» SUPPLIED RECORDS:
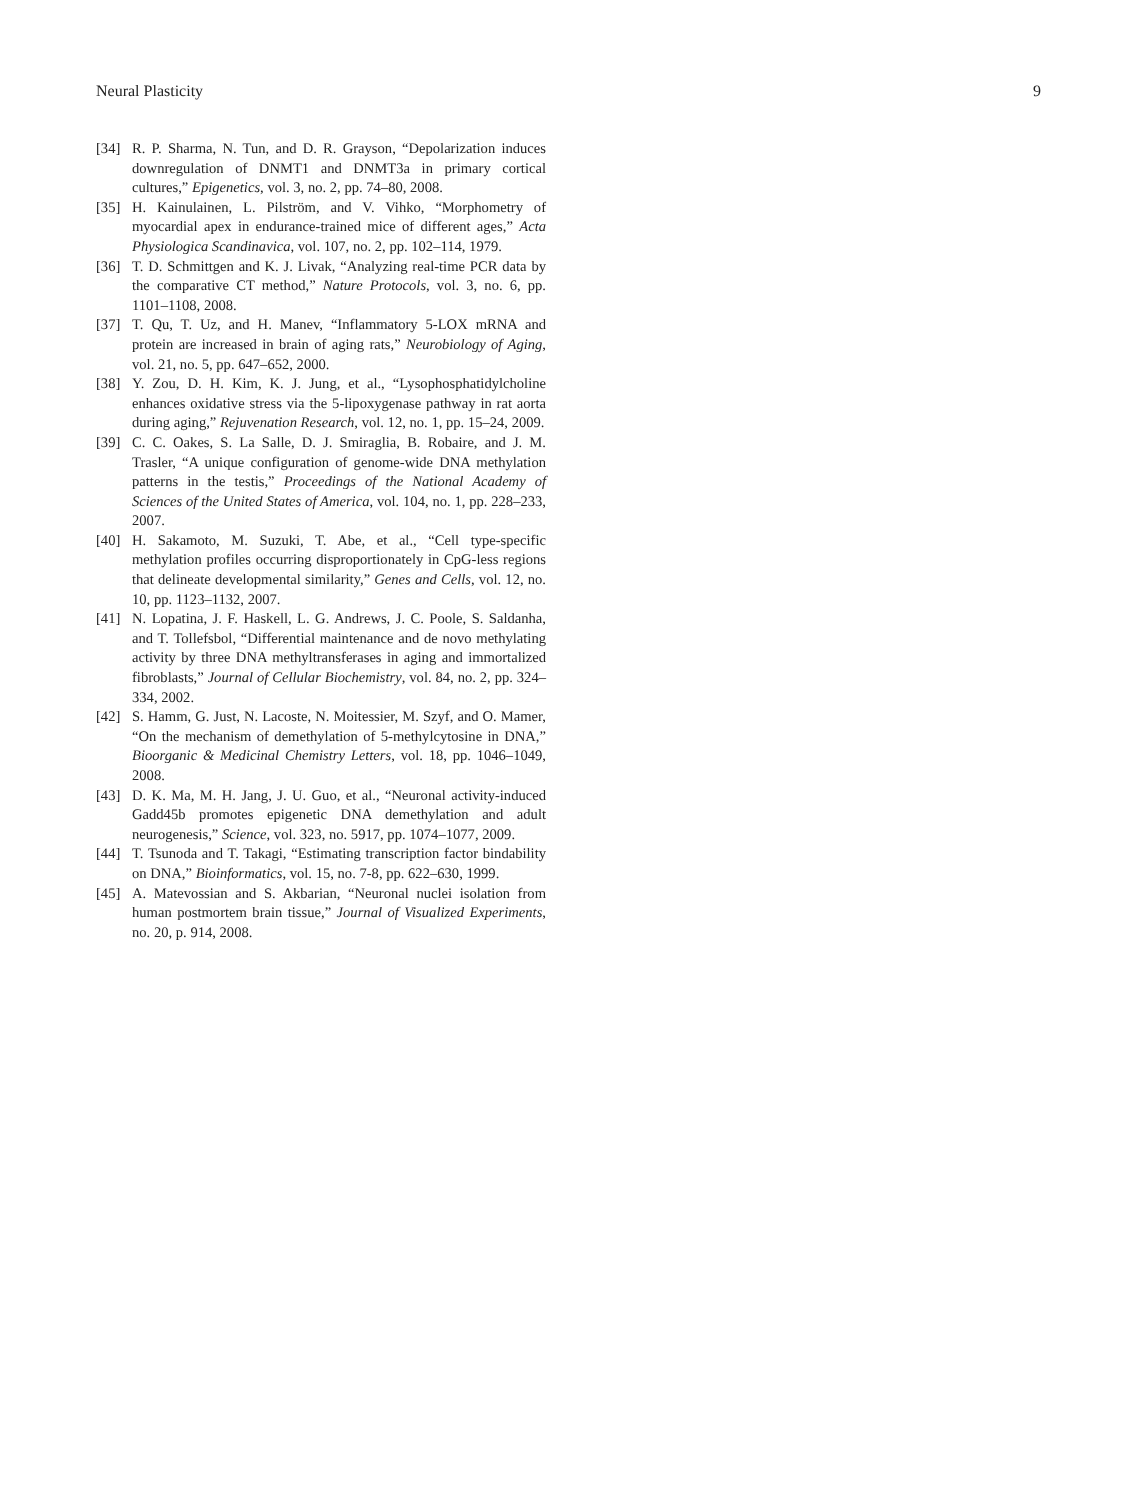Neural Plasticity 9
[34] R. P. Sharma, N. Tun, and D. R. Grayson, “Depolarization induces downregulation of DNMT1 and DNMT3a in primary cortical cultures,” Epigenetics, vol. 3, no. 2, pp. 74–80, 2008.
[35] H. Kainulainen, L. Pilström, and V. Vihko, “Morphometry of myocardial apex in endurance-trained mice of different ages,” Acta Physiologica Scandinavica, vol. 107, no. 2, pp. 102–114, 1979.
[36] T. D. Schmittgen and K. J. Livak, “Analyzing real-time PCR data by the comparative CT method,” Nature Protocols, vol. 3, no. 6, pp. 1101–1108, 2008.
[37] T. Qu, T. Uz, and H. Manev, “Inflammatory 5-LOX mRNA and protein are increased in brain of aging rats,” Neurobiology of Aging, vol. 21, no. 5, pp. 647–652, 2000.
[38] Y. Zou, D. H. Kim, K. J. Jung, et al., “Lysophosphatidylcholine enhances oxidative stress via the 5-lipoxygenase pathway in rat aorta during aging,” Rejuvenation Research, vol. 12, no. 1, pp. 15–24, 2009.
[39] C. C. Oakes, S. La Salle, D. J. Smiraglia, B. Robaire, and J. M. Trasler, “A unique configuration of genome-wide DNA methylation patterns in the testis,” Proceedings of the National Academy of Sciences of the United States of America, vol. 104, no. 1, pp. 228–233, 2007.
[40] H. Sakamoto, M. Suzuki, T. Abe, et al., “Cell type-specific methylation profiles occurring disproportionately in CpG-less regions that delineate developmental similarity,” Genes and Cells, vol. 12, no. 10, pp. 1123–1132, 2007.
[41] N. Lopatina, J. F. Haskell, L. G. Andrews, J. C. Poole, S. Saldanha, and T. Tollefsbol, “Differential maintenance and de novo methylating activity by three DNA methyltransferases in aging and immortalized fibroblasts,” Journal of Cellular Biochemistry, vol. 84, no. 2, pp. 324–334, 2002.
[42] S. Hamm, G. Just, N. Lacoste, N. Moitessier, M. Szyf, and O. Mamer, “On the mechanism of demethylation of 5-methylcytosine in DNA,” Bioorganic & Medicinal Chemistry Letters, vol. 18, pp. 1046–1049, 2008.
[43] D. K. Ma, M. H. Jang, J. U. Guo, et al., “Neuronal activity-induced Gadd45b promotes epigenetic DNA demethylation and adult neurogenesis,” Science, vol. 323, no. 5917, pp. 1074–1077, 2009.
[44] T. Tsunoda and T. Takagi, “Estimating transcription factor bindability on DNA,” Bioinformatics, vol. 15, no. 7-8, pp. 622–630, 1999.
[45] A. Matevossian and S. Akbarian, “Neuronal nuclei isolation from human postmortem brain tissue,” Journal of Visualized Experiments, no. 20, p. 914, 2008.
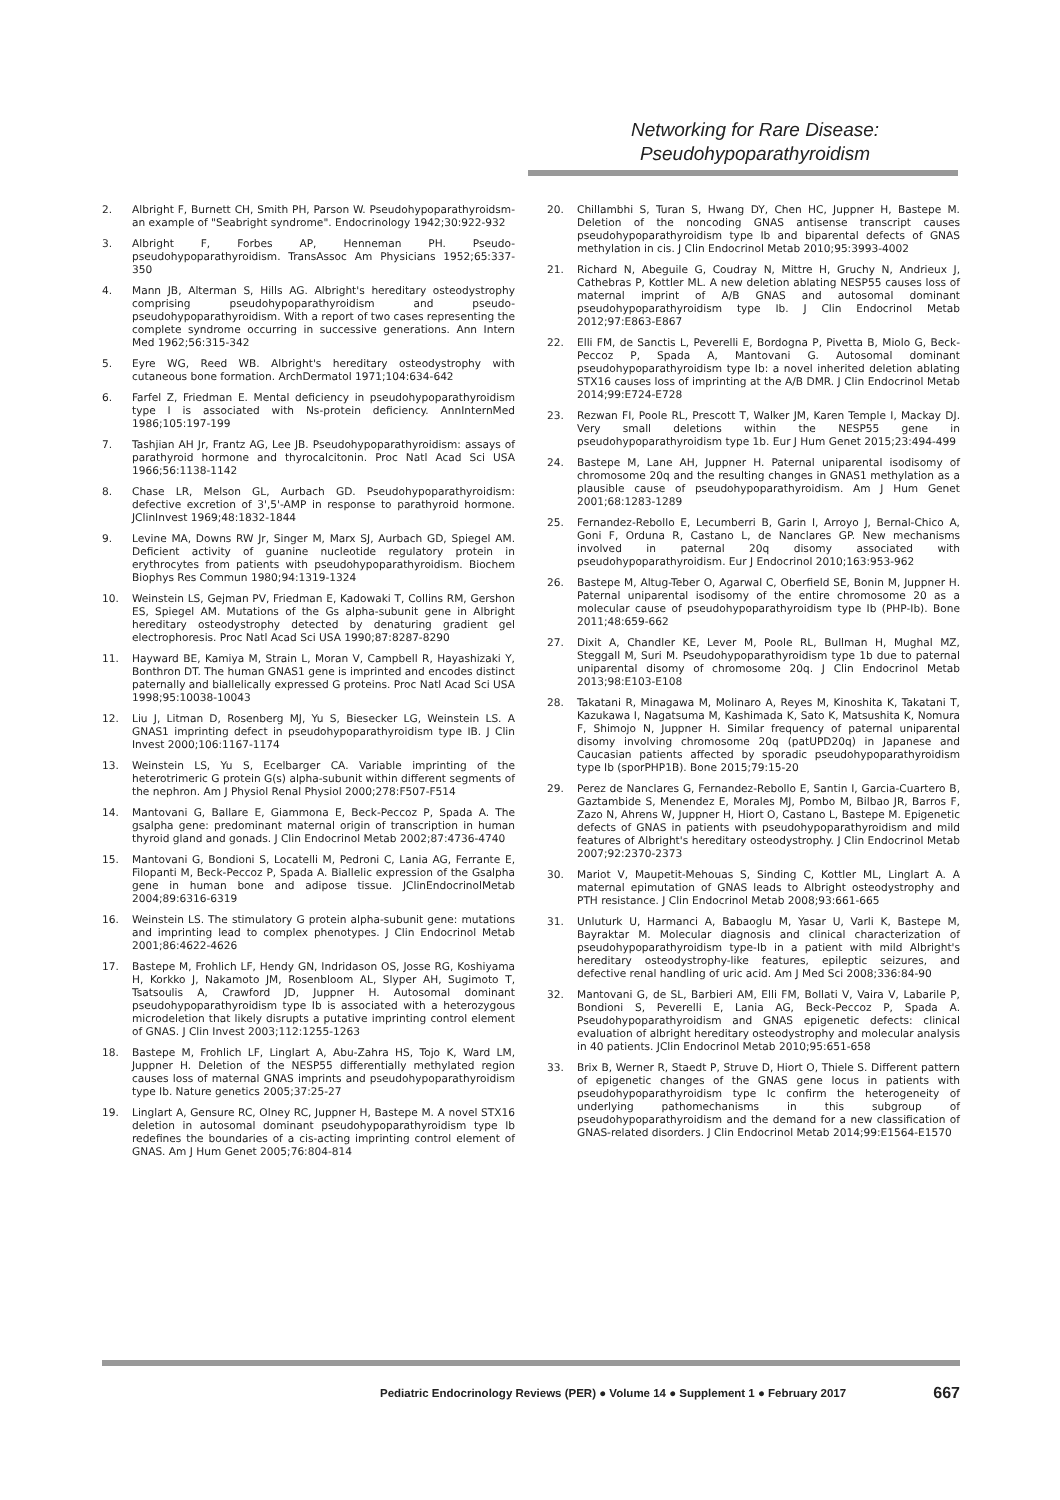Networking for Rare Disease:
Pseudohypoparathyroidism
2. Albright F, Burnett CH, Smith PH, Parson W. Pseudohypoparathyroidsm-an example of "Seabright syndrome". Endocrinology 1942;30:922-932
3. Albright F, Forbes AP, Henneman PH. Pseudo-pseudohypoparathyroidism. TransAssoc Am Physicians 1952;65:337-350
4. Mann JB, Alterman S, Hills AG. Albright's hereditary osteodystrophy comprising pseudohypoparathyroidism and pseudo-pseudohypoparathyroidism. With a report of two cases representing the complete syndrome occurring in successive generations. Ann Intern Med 1962;56:315-342
5. Eyre WG, Reed WB. Albright's hereditary osteodystrophy with cutaneous bone formation. ArchDermatol 1971;104:634-642
6. Farfel Z, Friedman E. Mental deficiency in pseudohypoparathyroidism type I is associated with Ns-protein deficiency. AnnInternMed 1986;105:197-199
7. Tashjian AH Jr, Frantz AG, Lee JB. Pseudohypoparathyroidism: assays of parathyroid hormone and thyrocalcitonin. Proc Natl Acad Sci USA 1966;56:1138-1142
8. Chase LR, Melson GL, Aurbach GD. Pseudohypoparathyroidism: defective excretion of 3',5'-AMP in response to parathyroid hormone. JClinInvest 1969;48:1832-1844
9. Levine MA, Downs RW Jr, Singer M, Marx SJ, Aurbach GD, Spiegel AM. Deficient activity of guanine nucleotide regulatory protein in erythrocytes from patients with pseudohypoparathyroidism. Biochem Biophys Res Commun 1980;94:1319-1324
10. Weinstein LS, Gejman PV, Friedman E, Kadowaki T, Collins RM, Gershon ES, Spiegel AM. Mutations of the Gs alpha-subunit gene in Albright hereditary osteodystrophy detected by denaturing gradient gel electrophoresis. Proc Natl Acad Sci USA 1990;87:8287-8290
11. Hayward BE, Kamiya M, Strain L, Moran V, Campbell R, Hayashizaki Y, Bonthron DT. The human GNAS1 gene is imprinted and encodes distinct paternally and biallelically expressed G proteins. Proc Natl Acad Sci USA 1998;95:10038-10043
12. Liu J, Litman D, Rosenberg MJ, Yu S, Biesecker LG, Weinstein LS. A GNAS1 imprinting defect in pseudohypoparathyroidism type IB. J Clin Invest 2000;106:1167-1174
13. Weinstein LS, Yu S, Ecelbarger CA. Variable imprinting of the heterotrimeric G protein G(s) alpha-subunit within different segments of the nephron. Am J Physiol Renal Physiol 2000;278:F507-F514
14. Mantovani G, Ballare E, Giammona E, Beck-Peccoz P, Spada A. The gsalpha gene: predominant maternal origin of transcription in human thyroid gland and gonads. J Clin Endocrinol Metab 2002;87:4736-4740
15. Mantovani G, Bondioni S, Locatelli M, Pedroni C, Lania AG, Ferrante E, Filopanti M, Beck-Peccoz P, Spada A. Biallelic expression of the Gsalpha gene in human bone and adipose tissue. JClinEndocrinolMetab 2004;89:6316-6319
16. Weinstein LS. The stimulatory G protein alpha-subunit gene: mutations and imprinting lead to complex phenotypes. J Clin Endocrinol Metab 2001;86:4622-4626
17. Bastepe M, Frohlich LF, Hendy GN, Indridason OS, Josse RG, Koshiyama H, Korkko J, Nakamoto JM, Rosenbloom AL, Slyper AH, Sugimoto T, Tsatsoulis A, Crawford JD, Juppner H. Autosomal dominant pseudohypoparathyroidism type Ib is associated with a heterozygous microdeletion that likely disrupts a putative imprinting control element of GNAS. J Clin Invest 2003;112:1255-1263
18. Bastepe M, Frohlich LF, Linglart A, Abu-Zahra HS, Tojo K, Ward LM, Juppner H. Deletion of the NESP55 differentially methylated region causes loss of maternal GNAS imprints and pseudohypoparathyroidism type Ib. Nature genetics 2005;37:25-27
19. Linglart A, Gensure RC, Olney RC, Juppner H, Bastepe M. A novel STX16 deletion in autosomal dominant pseudohypoparathyroidism type Ib redefines the boundaries of a cis-acting imprinting control element of GNAS. Am J Hum Genet 2005;76:804-814
20. Chillambhi S, Turan S, Hwang DY, Chen HC, Juppner H, Bastepe M. Deletion of the noncoding GNAS antisense transcript causes pseudohypoparathyroidism type Ib and biparental defects of GNAS methylation in cis. J Clin Endocrinol Metab 2010;95:3993-4002
21. Richard N, Abeguile G, Coudray N, Mittre H, Gruchy N, Andrieux J, Cathebras P, Kottler ML. A new deletion ablating NESP55 causes loss of maternal imprint of A/B GNAS and autosomal dominant pseudohypoparathyroidism type Ib. J Clin Endocrinol Metab 2012;97:E863-E867
22. Elli FM, de Sanctis L, Peverelli E, Bordogna P, Pivetta B, Miolo G, Beck-Peccoz P, Spada A, Mantovani G. Autosomal dominant pseudohypoparathyroidism type Ib: a novel inherited deletion ablating STX16 causes loss of imprinting at the A/B DMR. J Clin Endocrinol Metab 2014;99:E724-E728
23. Rezwan FI, Poole RL, Prescott T, Walker JM, Karen Temple I, Mackay DJ. Very small deletions within the NESP55 gene in pseudohypoparathyroidism type 1b. Eur J Hum Genet 2015;23:494-499
24. Bastepe M, Lane AH, Juppner H. Paternal uniparental isodisomy of chromosome 20q and the resulting changes in GNAS1 methylation as a plausible cause of pseudohypoparathyroidism. Am J Hum Genet 2001;68:1283-1289
25. Fernandez-Rebollo E, Lecumberri B, Garin I, Arroyo J, Bernal-Chico A, Goni F, Orduna R, Castano L, de Nanclares GP. New mechanisms involved in paternal 20q disomy associated with pseudohypoparathyroidism. Eur J Endocrinol 2010;163:953-962
26. Bastepe M, Altug-Teber O, Agarwal C, Oberfield SE, Bonin M, Juppner H. Paternal uniparental isodisomy of the entire chromosome 20 as a molecular cause of pseudohypoparathyroidism type Ib (PHP-Ib). Bone 2011;48:659-662
27. Dixit A, Chandler KE, Lever M, Poole RL, Bullman H, Mughal MZ, Steggall M, Suri M. Pseudohypoparathyroidism type 1b due to paternal uniparental disomy of chromosome 20q. J Clin Endocrinol Metab 2013;98:E103-E108
28. Takatani R, Minagawa M, Molinaro A, Reyes M, Kinoshita K, Takatani T, Kazukawa I, Nagatsuma M, Kashimada K, Sato K, Matsushita K, Nomura F, Shimojo N, Juppner H. Similar frequency of paternal uniparental disomy involving chromosome 20q (patUPD20q) in Japanese and Caucasian patients affected by sporadic pseudohypoparathyroidism type Ib (sporPHP1B). Bone 2015;79:15-20
29. Perez de Nanclares G, Fernandez-Rebollo E, Santin I, Garcia-Cuartero B, Gaztambide S, Menendez E, Morales MJ, Pombo M, Bilbao JR, Barros F, Zazo N, Ahrens W, Juppner H, Hiort O, Castano L, Bastepe M. Epigenetic defects of GNAS in patients with pseudohypoparathyroidism and mild features of Albright's hereditary osteodystrophy. J Clin Endocrinol Metab 2007;92:2370-2373
30. Mariot V, Maupetit-Mehouas S, Sinding C, Kottler ML, Linglart A. A maternal epimutation of GNAS leads to Albright osteodystrophy and PTH resistance. J Clin Endocrinol Metab 2008;93:661-665
31. Unluturk U, Harmanci A, Babaoglu M, Yasar U, Varli K, Bastepe M, Bayraktar M. Molecular diagnosis and clinical characterization of pseudohypoparathyroidism type-Ib in a patient with mild Albright's hereditary osteodystrophy-like features, epileptic seizures, and defective renal handling of uric acid. Am J Med Sci 2008;336:84-90
32. Mantovani G, de SL, Barbieri AM, Elli FM, Bollati V, Vaira V, Labarile P, Bondioni S, Peverelli E, Lania AG, Beck-Peccoz P, Spada A. Pseudohypoparathyroidism and GNAS epigenetic defects: clinical evaluation of albright hereditary osteodystrophy and molecular analysis in 40 patients. JClin Endocrinol Metab 2010;95:651-658
33. Brix B, Werner R, Staedt P, Struve D, Hiort O, Thiele S. Different pattern of epigenetic changes of the GNAS gene locus in patients with pseudohypoparathyroidism type Ic confirm the heterogeneity of underlying pathomechanisms in this subgroup of pseudohypoparathyroidism and the demand for a new classification of GNAS-related disorders. J Clin Endocrinol Metab 2014;99:E1564-E1570
Pediatric Endocrinology Reviews (PER) ● Volume 14 ● Supplement 1 ● February 2017 667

» EXERCISE PROMPT:
Here the job is to set down exactly the lines of the material above that fall between the one with "19. Linglart A, Gensure" and the one with "22. Elli FM, de", inclusive, and nothing beyond them.

» YOUR SOLUTION:
19. Linglart A, Gensure RC, Olney RC, Juppner H, Bastepe M. A novel STX16 deletion in autosomal dominant pseudohypoparathyroidism type Ib redefines the boundaries of a cis-acting imprinting control element of GNAS. Am J Hum Genet 2005;76:804-814
20. Chillambhi S, Turan S, Hwang DY, Chen HC, Juppner H, Bastepe M. Deletion of the noncoding GNAS antisense transcript causes pseudohypoparathyroidism type Ib and biparental defects of GNAS methylation in cis. J Clin Endocrinol Metab 2010;95:3993-4002
21. Richard N, Abeguile G, Coudray N, Mittre H, Gruchy N, Andrieux J, Cathebras P, Kottler ML. A new deletion ablating NESP55 causes loss of maternal imprint of A/B GNAS and autosomal dominant pseudohypoparathyroidism type Ib. J Clin Endocrinol Metab 2012;97:E863-E867
22. Elli FM, de Sanctis L, Peverelli E, Bordogna P, Pivetta B, Miolo G, Beck-Peccoz P, Spada A, Mantovani G. Autosomal dominant pseudohypoparathyroidism type Ib: a novel inherited deletion ablating STX16 causes loss of imprinting at the A/B DMR. J Clin Endocrinol Metab 2014;99:E724-E728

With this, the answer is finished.